Akebia joins GSK in US market for oral CKD anaemia drugs


The FDA has approved Akebia Therapeutics’ vadadustat as a treatment for anaemia caused by chronic kidney disease (CKD) in dialysis patients, becoming the first rival to GSK’s Jesduvroq.

Akebia’s drug, which like Jesduvroq (daprodustat) is an oral HIF-PHI inhibitor, will be sold as Vafseo in the US and is now approved in 37 countries worldwide. It was previously turned down by the FDA in 2021, which was concerned by data potentially linking the drug to clotting complications and liver damage, allowing GSK to beat it to the US market.

Both Jesduvroq and Vafseo provide an oral alternative to injectable therapies for anaemia based on recombinant erythropoietin (EPO), and are thought to stimulate the production of endogenous EPO in the body.

Anaemia is a common complication of CKD and can be exacerbated by dialysis, a treatment that aims to do the job of the kidneys by filtering the blood and removing excess fluid from it. There are estimated to be around 500,000 people who need dialysis for CKD at any time in the US, and almost 90% of dialysis patients are treated for anaemia.

Vafseo can be used in patients who have been on dialysis for at least three months, a slightly shorter period than the four months required for GSK’s drug. Another oral HIF-PHI inhibitor, FibroGen’s Evrenzo (roxadustat), was also rejected by the FDA in 2021.

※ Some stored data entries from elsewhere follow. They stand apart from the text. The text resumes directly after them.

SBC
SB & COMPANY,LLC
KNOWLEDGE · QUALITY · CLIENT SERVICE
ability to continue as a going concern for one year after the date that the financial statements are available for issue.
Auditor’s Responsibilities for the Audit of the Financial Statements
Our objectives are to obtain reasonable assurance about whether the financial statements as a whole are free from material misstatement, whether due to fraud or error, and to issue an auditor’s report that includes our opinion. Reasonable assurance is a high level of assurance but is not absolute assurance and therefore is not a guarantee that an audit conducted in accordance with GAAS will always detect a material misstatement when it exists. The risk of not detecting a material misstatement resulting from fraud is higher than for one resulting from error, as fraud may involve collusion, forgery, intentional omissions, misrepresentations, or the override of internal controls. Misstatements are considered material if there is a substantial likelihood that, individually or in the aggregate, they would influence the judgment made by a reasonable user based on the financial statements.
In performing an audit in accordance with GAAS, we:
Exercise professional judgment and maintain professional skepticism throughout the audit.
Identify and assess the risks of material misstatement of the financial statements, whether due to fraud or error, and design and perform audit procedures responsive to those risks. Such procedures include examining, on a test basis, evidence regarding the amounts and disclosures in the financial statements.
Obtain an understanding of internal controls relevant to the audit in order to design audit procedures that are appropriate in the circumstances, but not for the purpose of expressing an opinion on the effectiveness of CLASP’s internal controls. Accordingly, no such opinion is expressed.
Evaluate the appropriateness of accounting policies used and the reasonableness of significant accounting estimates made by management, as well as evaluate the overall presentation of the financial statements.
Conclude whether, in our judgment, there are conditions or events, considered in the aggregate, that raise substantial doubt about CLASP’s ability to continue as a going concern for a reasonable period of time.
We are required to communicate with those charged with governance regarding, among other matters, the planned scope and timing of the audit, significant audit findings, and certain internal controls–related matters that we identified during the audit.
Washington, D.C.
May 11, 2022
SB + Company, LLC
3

Akebia hadn’t yet commented on its launch or pricing plans for the US at the time of writing, ahead of a conference call with analysts later today. It will sell Vafseo in the US market through its own commercial team and a partnership with CSL Vifor, a well-established provider of dialysis products.

The company partners the drug with Medice Arzneimittel Pütter in Europe, where it was approved for CKD patients on dialysis last year, after an earlier alliance with Otsuka fell through. In Japan, meanwhile, Vafseo has been cleared for use in both dialysis and non-dialysis patients and is sold by Mitsubishi Tanabe.

Akebia’s president and chief executive John Butler has previously indicated that a US launch of vadadustat would represent the company’s most significant commercial opportunity and market of approximately $1 billion a year.

There is also a considerable overlap between prescribers of Vafseo and Akebia’s only other approved therapy, Auryxia (ferric citrate) for iron deficiency anaemia (IDA) and hyperphosphataemia (HP), which brought in $170 million in revenues last year.

“At Akebia we are committed to kidney patients, a dedication that has driven our team to achieve this milestone,” said Butler. “We believe this commitment uniquely positions the company to execute a successful launch, designed to drive toward a potential new oral standard of care for dialysis patients.”